PROBLEM STATEMENT =>
The full set of lines below has to be written out again exactly.

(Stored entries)
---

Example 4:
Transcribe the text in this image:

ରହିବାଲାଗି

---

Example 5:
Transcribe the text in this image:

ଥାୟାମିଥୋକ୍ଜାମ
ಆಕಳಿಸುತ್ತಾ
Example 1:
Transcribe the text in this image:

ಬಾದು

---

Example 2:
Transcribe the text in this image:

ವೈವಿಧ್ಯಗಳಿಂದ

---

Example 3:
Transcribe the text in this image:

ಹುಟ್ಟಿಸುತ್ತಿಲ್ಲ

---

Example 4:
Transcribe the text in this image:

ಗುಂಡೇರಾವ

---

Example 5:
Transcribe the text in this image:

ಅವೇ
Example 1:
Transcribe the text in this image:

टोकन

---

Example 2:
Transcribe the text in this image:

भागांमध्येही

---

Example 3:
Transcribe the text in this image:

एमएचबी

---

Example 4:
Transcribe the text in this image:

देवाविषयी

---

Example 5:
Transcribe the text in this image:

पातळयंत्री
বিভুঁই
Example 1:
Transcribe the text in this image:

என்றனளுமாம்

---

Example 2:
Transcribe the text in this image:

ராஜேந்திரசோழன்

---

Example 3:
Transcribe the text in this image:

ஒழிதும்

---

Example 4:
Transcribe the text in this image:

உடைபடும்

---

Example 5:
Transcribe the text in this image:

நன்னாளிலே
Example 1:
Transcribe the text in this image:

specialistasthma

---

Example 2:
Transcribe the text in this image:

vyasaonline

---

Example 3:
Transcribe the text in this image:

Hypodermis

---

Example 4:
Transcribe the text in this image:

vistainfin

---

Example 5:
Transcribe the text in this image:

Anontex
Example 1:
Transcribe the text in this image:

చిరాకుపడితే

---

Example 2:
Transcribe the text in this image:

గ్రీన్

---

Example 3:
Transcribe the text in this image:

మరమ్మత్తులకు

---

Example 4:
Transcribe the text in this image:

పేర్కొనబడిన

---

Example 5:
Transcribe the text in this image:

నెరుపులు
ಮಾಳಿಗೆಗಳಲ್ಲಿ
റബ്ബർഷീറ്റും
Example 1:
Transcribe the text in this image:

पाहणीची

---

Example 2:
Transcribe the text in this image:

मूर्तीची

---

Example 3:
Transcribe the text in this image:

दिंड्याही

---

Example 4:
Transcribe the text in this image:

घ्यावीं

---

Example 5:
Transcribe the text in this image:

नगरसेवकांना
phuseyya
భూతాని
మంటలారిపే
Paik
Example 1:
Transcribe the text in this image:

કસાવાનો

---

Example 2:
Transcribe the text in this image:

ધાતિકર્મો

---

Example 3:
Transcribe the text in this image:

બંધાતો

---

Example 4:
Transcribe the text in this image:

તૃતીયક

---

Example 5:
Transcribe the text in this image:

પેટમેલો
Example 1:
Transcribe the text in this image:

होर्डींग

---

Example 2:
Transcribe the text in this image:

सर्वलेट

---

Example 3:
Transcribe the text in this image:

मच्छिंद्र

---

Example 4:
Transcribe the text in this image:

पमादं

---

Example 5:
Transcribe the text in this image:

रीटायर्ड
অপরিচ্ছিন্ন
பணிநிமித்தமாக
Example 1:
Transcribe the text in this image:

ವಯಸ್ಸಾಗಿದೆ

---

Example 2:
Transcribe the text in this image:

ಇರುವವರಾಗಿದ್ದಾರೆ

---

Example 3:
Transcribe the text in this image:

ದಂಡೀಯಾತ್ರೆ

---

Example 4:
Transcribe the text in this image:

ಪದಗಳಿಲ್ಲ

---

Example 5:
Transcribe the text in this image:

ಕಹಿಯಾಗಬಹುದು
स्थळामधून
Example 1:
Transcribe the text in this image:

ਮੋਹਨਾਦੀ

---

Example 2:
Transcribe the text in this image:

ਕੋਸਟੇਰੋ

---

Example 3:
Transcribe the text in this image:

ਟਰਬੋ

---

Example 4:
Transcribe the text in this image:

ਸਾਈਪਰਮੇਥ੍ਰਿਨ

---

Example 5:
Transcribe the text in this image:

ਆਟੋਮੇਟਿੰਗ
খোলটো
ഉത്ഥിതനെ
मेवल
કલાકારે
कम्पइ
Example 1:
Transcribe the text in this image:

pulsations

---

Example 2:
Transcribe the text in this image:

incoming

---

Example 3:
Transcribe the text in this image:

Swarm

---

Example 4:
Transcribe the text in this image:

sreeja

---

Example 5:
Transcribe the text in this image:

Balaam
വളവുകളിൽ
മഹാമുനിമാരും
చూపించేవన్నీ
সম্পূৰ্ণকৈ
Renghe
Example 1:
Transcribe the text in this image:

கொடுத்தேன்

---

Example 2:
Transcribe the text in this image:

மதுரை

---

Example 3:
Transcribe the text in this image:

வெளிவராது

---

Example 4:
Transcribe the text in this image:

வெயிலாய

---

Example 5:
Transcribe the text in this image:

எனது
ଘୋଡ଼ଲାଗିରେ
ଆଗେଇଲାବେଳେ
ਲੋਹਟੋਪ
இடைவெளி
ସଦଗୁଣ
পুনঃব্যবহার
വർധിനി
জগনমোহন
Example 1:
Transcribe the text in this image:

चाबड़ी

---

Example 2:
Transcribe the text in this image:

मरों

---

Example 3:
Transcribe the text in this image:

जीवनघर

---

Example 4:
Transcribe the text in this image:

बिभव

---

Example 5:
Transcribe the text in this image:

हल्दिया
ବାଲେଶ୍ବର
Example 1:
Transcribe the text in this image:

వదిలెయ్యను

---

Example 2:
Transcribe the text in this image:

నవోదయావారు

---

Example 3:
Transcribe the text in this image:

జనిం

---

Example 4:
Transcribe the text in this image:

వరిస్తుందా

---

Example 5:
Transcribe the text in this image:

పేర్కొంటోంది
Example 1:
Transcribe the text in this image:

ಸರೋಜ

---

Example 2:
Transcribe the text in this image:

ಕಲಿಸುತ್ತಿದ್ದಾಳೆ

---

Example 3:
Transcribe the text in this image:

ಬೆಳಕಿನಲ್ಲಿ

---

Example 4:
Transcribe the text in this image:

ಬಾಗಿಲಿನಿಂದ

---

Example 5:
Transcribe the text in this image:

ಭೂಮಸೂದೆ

EXPECTED ANSWER =>
---

Example 4:
Transcribe the text in this image:

ରହିବାଲାଗି

---

Example 5:
Transcribe the text in this image:

ଥାୟାମିଥୋକ୍ଜାମ
ಆಕಳಿಸುತ್ತಾ
Example 1:
Transcribe the text in this image:

ಬಾದು

---

Example 2:
Transcribe the text in this image:

ವೈವಿಧ್ಯಗಳಿಂದ

---

Example 3:
Transcribe the text in this image:

ಹುಟ್ಟಿಸುತ್ತಿಲ್ಲ

---

Example 4:
Transcribe the text in this image:

ಗುಂಡೇರಾವ

---

Example 5:
Transcribe the text in this image:

ಅವೇ
Example 1:
Transcribe the text in this image:

टोकन

---

Example 2:
Transcribe the text in this image:

भागांमध्येही

---

Example 3:
Transcribe the text in this image:

एमएचबी

---

Example 4:
Transcribe the text in this image:

देवाविषयी

---

Example 5:
Transcribe the text in this image:

पातळयंत्री
বিভুঁই
Example 1:
Transcribe the text in this image:

என்றனளுமாம்

---

Example 2:
Transcribe the text in this image:

ராஜேந்திரசோழன்

---

Example 3:
Transcribe the text in this image:

ஒழிதும்

---

Example 4:
Transcribe the text in this image:

உடைபடும்

---

Example 5:
Transcribe the text in this image:

நன்னாளிலே
Example 1:
Transcribe the text in this image:

specialistasthma

---

Example 2:
Transcribe the text in this image:

vyasaonline

---

Example 3:
Transcribe the text in this image:

Hypodermis

---

Example 4:
Transcribe the text in this image:

vistainfin

---

Example 5:
Transcribe the text in this image:

Anontex
Example 1:
Transcribe the text in this image:

చిరాకుపడితే

---

Example 2:
Transcribe the text in this image:

గ్రీన్

---

Example 3:
Transcribe the text in this image:

మరమ్మత్తులకు

---

Example 4:
Transcribe the text in this image:

పేర్కొనబడిన

---

Example 5:
Transcribe the text in this image:

నెరుపులు
ಮಾಳಿಗೆಗಳಲ್ಲಿ
റബ്ബർഷീറ്റും
Example 1:
Transcribe the text in this image:

पाहणीची

---

Example 2:
Transcribe the text in this image:

मूर्तीची

---

Example 3:
Transcribe the text in this image:

दिंड्याही

---

Example 4:
Transcribe the text in this image:

घ्यावीं

---

Example 5:
Transcribe the text in this image:

नगरसेवकांना
phuseyya
భూతాని
మంటలారిపే
Paik
Example 1:
Transcribe the text in this image:

કસાવાનો

---

Example 2:
Transcribe the text in this image:

ધાતિકર્મો

---

Example 3:
Transcribe the text in this image:

બંધાતો

---

Example 4:
Transcribe the text in this image:

તૃતીયક

---

Example 5:
Transcribe the text in this image:

પેટમેલો
Example 1:
Transcribe the text in this image:

होर्डींग

---

Example 2:
Transcribe the text in this image:

सर्वलेट

---

Example 3:
Transcribe the text in this image:

मच्छिंद्र

---

Example 4:
Transcribe the text in this image:

पमादं

---

Example 5:
Transcribe the text in this image:

रीटायर्ड
অপরিচ্ছিন্ন
பணிநிமித்தமாக
Example 1:
Transcribe the text in this image:

ವಯಸ್ಸಾಗಿದೆ

---

Example 2:
Transcribe the text in this image:

ಇರುವವರಾಗಿದ್ದಾರೆ

---

Example 3:
Transcribe the text in this image:

ದಂಡೀಯಾತ್ರೆ

---

Example 4:
Transcribe the text in this image:

ಪದಗಳಿಲ್ಲ

---

Example 5:
Transcribe the text in this image:

ಕಹಿಯಾಗಬಹುದು
स्थळामधून
Example 1:
Transcribe the text in this image:

ਮੋਹਨਾਦੀ

---

Example 2:
Transcribe the text in this image:

ਕੋਸਟੇਰੋ

---

Example 3:
Transcribe the text in this image:

ਟਰਬੋ

---

Example 4:
Transcribe the text in this image:

ਸਾਈਪਰਮੇਥ੍ਰਿਨ

---

Example 5:
Transcribe the text in this image:

ਆਟੋਮੇਟਿੰਗ
খোলটো
ഉത്ഥിതനെ
मेवल
કલાકારે
कम्पइ
Example 1:
Transcribe the text in this image:

pulsations

---

Example 2:
Transcribe the text in this image:

incoming

---

Example 3:
Transcribe the text in this image:

Swarm

---

Example 4:
Transcribe the text in this image:

sreeja

---

Example 5:
Transcribe the text in this image:

Balaam
വളവുകളിൽ
മഹാമുനിമാരും
చూపించేవన్నీ
সম্পূৰ্ণকৈ
Renghe
Example 1:
Transcribe the text in this image:

கொடுத்தேன்

---

Example 2:
Transcribe the text in this image:

மதுரை

---

Example 3:
Transcribe the text in this image:

வெளிவராது

---

Example 4:
Transcribe the text in this image:

வெயிலாய

---

Example 5:
Transcribe the text in this image:

எனது
ଘୋଡ଼ଲାଗିରେ
ଆଗେଇଲାବେଳେ
ਲੋਹਟੋਪ
இடைவெளி
ସଦଗୁଣ
পুনঃব্যবহার
വർധിനി
জগনমোহন
Example 1:
Transcribe the text in this image:

चाबड़ी

---

Example 2:
Transcribe the text in this image:

मरों

---

Example 3:
Transcribe the text in this image:

जीवनघर

---

Example 4:
Transcribe the text in this image:

बिभव

---

Example 5:
Transcribe the text in this image:

हल्दिया
ବାଲେଶ୍ବର
Example 1:
Transcribe the text in this image:

వదిలెయ్యను

---

Example 2:
Transcribe the text in this image:

నవోదయావారు

---

Example 3:
Transcribe the text in this image:

జనిం

---

Example 4:
Transcribe the text in this image:

వరిస్తుందా

---

Example 5:
Transcribe the text in this image:

పేర్కొంటోంది
Example 1:
Transcribe the text in this image:

ಸರೋಜ

---

Example 2:
Transcribe the text in this image:

ಕಲಿಸುತ್ತಿದ್ದಾಳೆ

---

Example 3:
Transcribe the text in this image:

ಬೆಳಕಿನಲ್ಲಿ

---

Example 4:
Transcribe the text in this image:

ಬಾಗಿಲಿನಿಂದ

---

Example 5:
Transcribe the text in this image:

ಭೂಮಸೂದೆ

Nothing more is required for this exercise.